Republican lawmakers in Kentucky moved on Wednesday to pass House Bill 451, which would expand the power of Kentucky’s attorney general to seek civil and criminal penalties for violations relating to abortions and abortion facilities. The move places the bill in the hands of Governor Andy Beshear, the state’s new Democratic governor.
Under current Kentucky law, the attorney general needs authorization from the state Cabinet for Health and Family services before taking civil or criminal action against abortion facilities. If passed, the proposed measure would give the attorney general independent authority on those matters. Kentucky’s governor now has to decide if he will veto the bill, keeping the regulatory authority of abortion facilities in his own administration’s hands.
The bill joins another anti-abortion measure that has been passed by the Kentucky House recently.
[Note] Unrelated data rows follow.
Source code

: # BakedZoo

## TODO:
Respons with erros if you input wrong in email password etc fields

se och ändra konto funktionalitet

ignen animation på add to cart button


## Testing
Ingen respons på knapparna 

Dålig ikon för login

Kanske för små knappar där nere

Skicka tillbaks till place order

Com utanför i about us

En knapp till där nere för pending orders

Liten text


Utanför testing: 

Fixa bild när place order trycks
In late March, abortion opponents in the Kentucky House passed House Bill 67. If approved, the law would amend the state’s constitution to read, “to protect human life, nothing in this Constitution shall be construed to secure or protect a right to abortion or to require the funding of abortion.”
Planned Parenthood of Indiana and Kentucky condemned the anti-abortion actions of the Kentucky legislators, expressing that the bills passed by the House “have one goal in mind: to bring a direct challenge to Roe v. Wade to the Supreme Court, and make abortion inaccessible in Kentucky.” The statement pointed out that the legislation will affect more than half of Kentucky’s population and could restrict access to abortion care even in case of rape or incest.